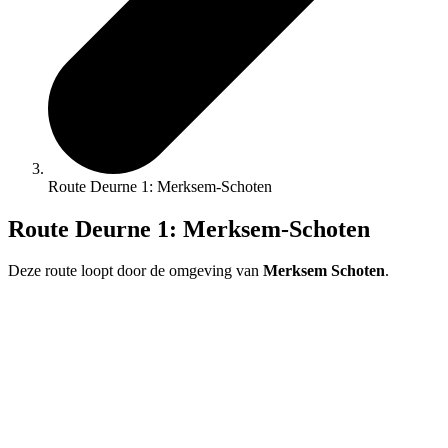
Route Deurne 1: Merksem-Schoten
Route Deurne 1: Merksem-Schoten
Deze route loopt door de omgeving van
Merksem Schoten
.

━━━━━━━━━━━━━━━━

> **TO-DO ITEM**:
Leave out the pictures and reproduce the rest of the records exactly.

> **RESULT OF THE TASK**:
Route Deurne 1: Merksem-Schoten
Route Deurne 1: Merksem-Schoten
Deze route loopt door de omgeving van
Merksem Schoten
.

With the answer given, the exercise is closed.